◆ What is required ◆
Lines in the listing below that contain the string "ACCEPT" are to be found and copied.

::: Information provided

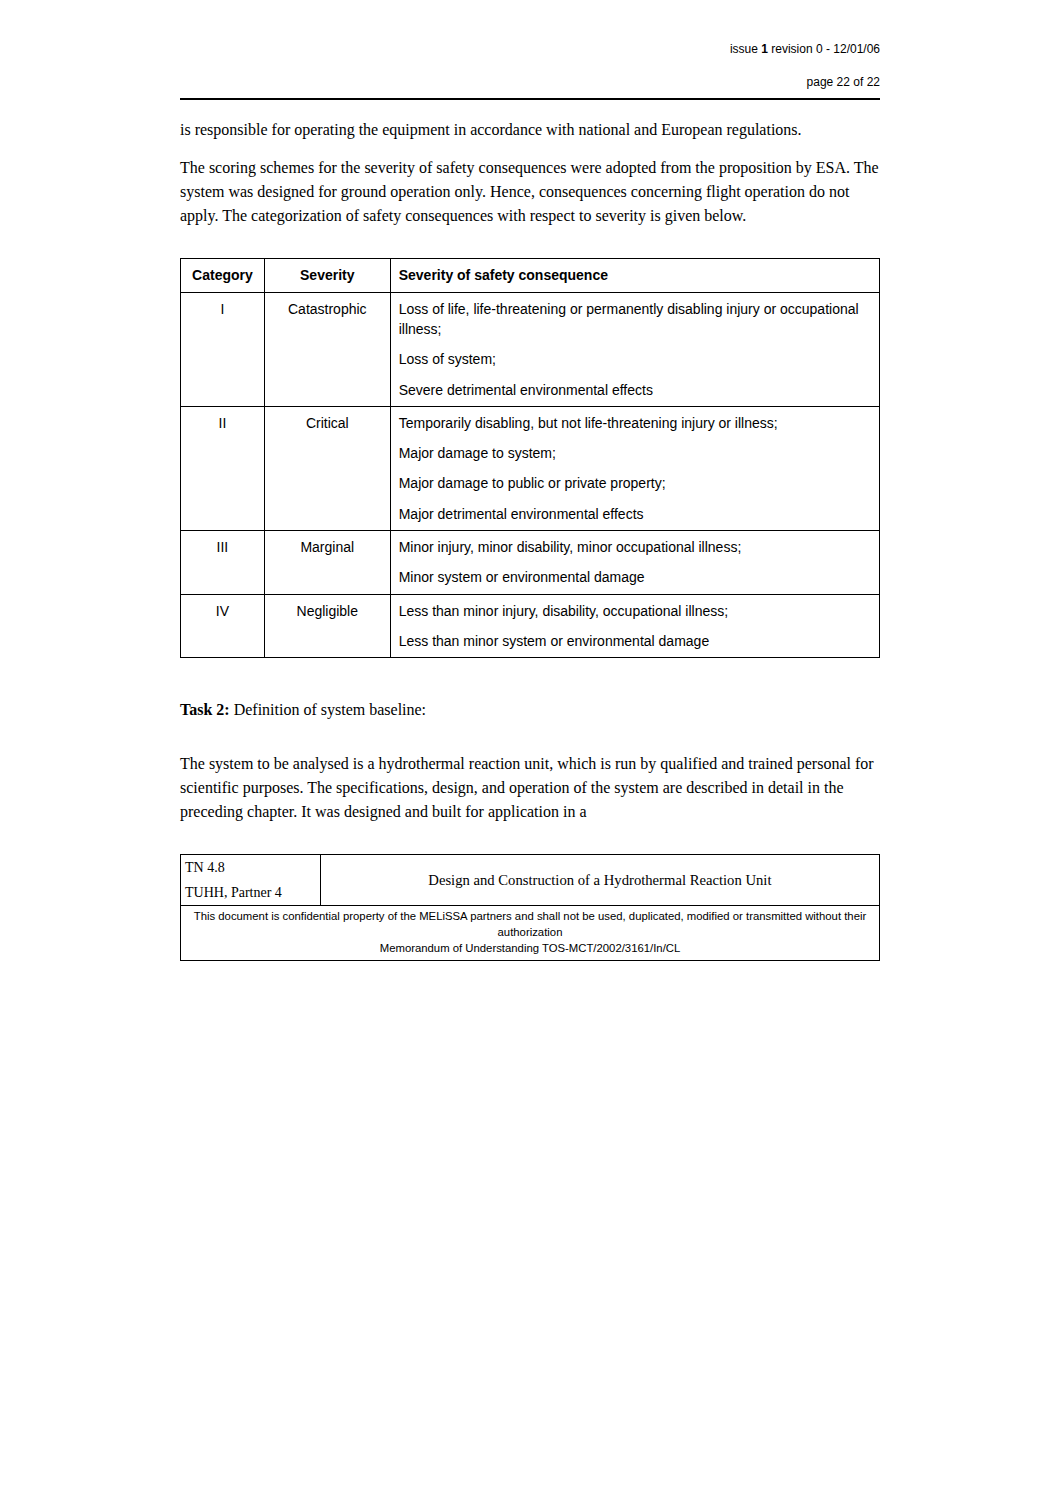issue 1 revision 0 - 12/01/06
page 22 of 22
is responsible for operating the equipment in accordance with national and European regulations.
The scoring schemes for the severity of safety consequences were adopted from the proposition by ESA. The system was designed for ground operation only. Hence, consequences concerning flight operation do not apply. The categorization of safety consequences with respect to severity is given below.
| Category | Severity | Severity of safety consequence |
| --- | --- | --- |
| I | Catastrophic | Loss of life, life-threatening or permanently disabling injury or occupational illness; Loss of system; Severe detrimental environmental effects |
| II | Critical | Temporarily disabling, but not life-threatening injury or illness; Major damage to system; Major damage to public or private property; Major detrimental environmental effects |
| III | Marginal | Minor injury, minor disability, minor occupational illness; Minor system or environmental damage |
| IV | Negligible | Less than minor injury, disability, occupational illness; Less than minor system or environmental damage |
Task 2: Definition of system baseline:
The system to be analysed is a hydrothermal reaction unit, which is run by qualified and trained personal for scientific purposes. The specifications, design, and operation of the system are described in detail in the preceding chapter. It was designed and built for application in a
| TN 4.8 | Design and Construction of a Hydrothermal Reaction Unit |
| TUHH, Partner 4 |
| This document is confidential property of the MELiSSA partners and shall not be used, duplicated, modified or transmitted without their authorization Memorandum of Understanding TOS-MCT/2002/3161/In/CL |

::::::
::: Information provided

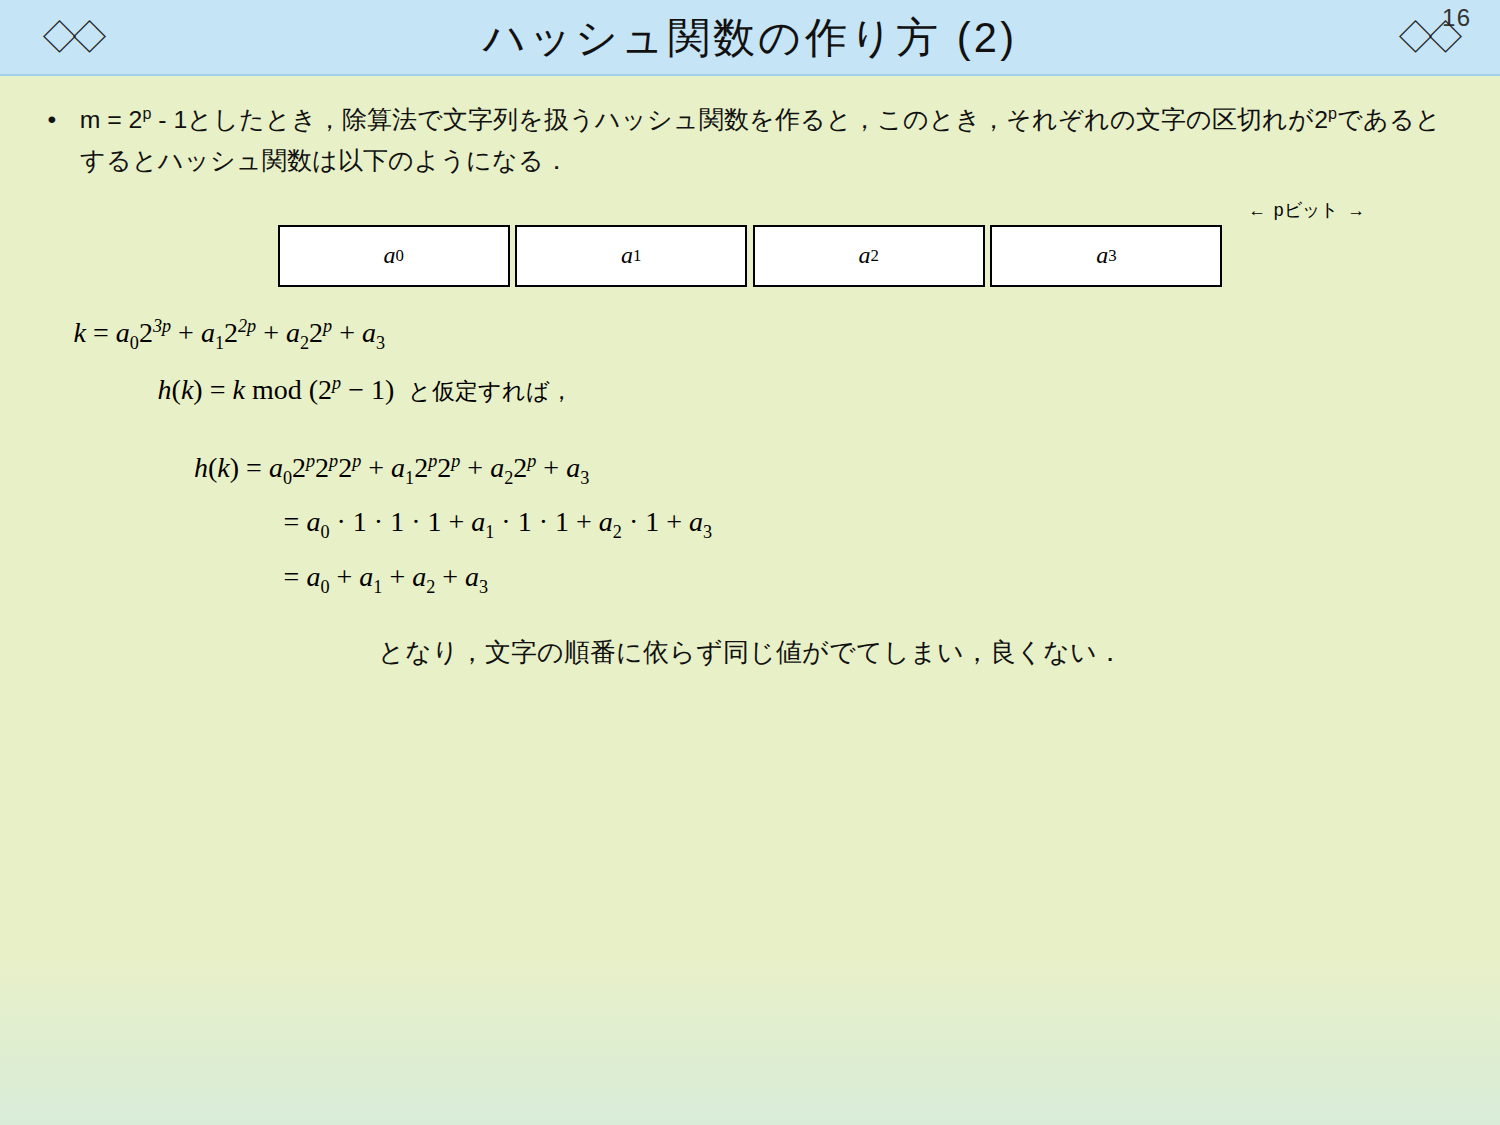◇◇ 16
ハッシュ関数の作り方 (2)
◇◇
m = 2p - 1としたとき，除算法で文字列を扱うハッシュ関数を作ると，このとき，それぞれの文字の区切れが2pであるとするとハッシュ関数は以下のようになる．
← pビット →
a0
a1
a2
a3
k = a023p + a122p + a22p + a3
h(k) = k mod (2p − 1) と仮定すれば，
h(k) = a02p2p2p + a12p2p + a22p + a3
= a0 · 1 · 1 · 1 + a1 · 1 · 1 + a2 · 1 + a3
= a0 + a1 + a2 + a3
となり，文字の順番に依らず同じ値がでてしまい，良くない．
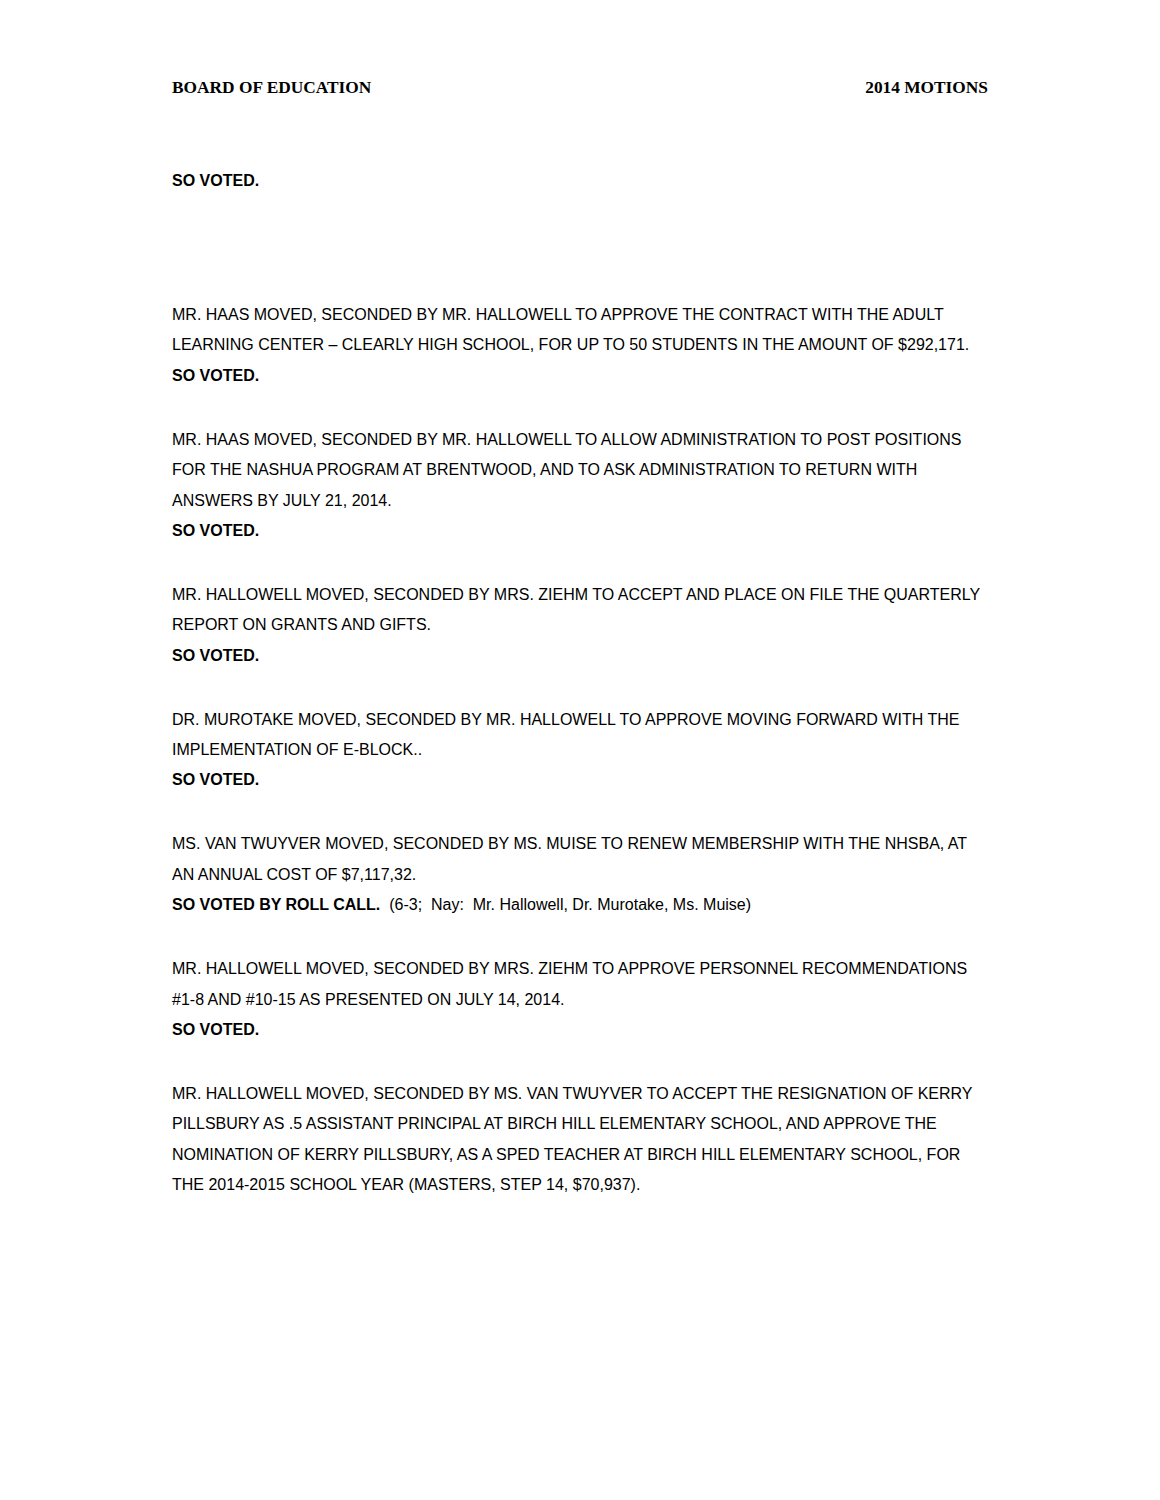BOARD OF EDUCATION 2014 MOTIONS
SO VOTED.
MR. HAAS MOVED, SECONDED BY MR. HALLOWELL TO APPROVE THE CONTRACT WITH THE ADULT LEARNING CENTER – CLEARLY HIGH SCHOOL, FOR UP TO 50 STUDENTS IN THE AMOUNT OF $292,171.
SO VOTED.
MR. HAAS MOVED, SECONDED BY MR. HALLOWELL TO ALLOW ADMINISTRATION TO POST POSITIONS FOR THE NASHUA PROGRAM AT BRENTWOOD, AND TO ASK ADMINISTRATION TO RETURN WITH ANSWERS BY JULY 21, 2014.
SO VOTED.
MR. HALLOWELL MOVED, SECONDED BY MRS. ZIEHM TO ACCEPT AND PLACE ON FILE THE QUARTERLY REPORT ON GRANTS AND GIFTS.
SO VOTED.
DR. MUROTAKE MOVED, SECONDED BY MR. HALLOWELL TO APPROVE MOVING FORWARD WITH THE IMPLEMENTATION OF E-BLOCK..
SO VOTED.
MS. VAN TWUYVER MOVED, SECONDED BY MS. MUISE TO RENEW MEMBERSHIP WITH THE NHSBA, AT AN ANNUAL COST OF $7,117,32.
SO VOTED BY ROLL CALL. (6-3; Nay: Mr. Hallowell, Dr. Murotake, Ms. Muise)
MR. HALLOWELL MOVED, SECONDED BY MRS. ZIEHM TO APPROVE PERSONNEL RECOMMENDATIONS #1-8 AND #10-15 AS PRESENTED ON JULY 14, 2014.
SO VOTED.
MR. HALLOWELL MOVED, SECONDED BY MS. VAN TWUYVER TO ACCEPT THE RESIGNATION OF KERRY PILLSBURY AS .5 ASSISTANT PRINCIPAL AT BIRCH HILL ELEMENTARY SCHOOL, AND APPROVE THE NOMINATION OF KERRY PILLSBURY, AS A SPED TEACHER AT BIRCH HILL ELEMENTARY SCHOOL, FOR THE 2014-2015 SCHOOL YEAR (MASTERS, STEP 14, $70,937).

::::::

◆ Solved problem ◆
MR. HALLOWELL MOVED, SECONDED BY MRS. ZIEHM TO ACCEPT AND PLACE ON FILE THE QUARTERLY REPORT ON GRANTS AND GIFTS.
MR. HALLOWELL MOVED, SECONDED BY MS. VAN TWUYVER TO ACCEPT THE RESIGNATION OF KERRY PILLSBURY AS .5 ASSISTANT PRINCIPAL AT BIRCH HILL ELEMENTARY SCHOOL, AND APPROVE THE NOMINATION OF KERRY PILLSBURY, AS A SPED TEACHER AT BIRCH HILL ELEMENTARY SCHOOL, FOR THE 2014-2015 SCHOOL YEAR (MASTERS, STEP 14, $70,937).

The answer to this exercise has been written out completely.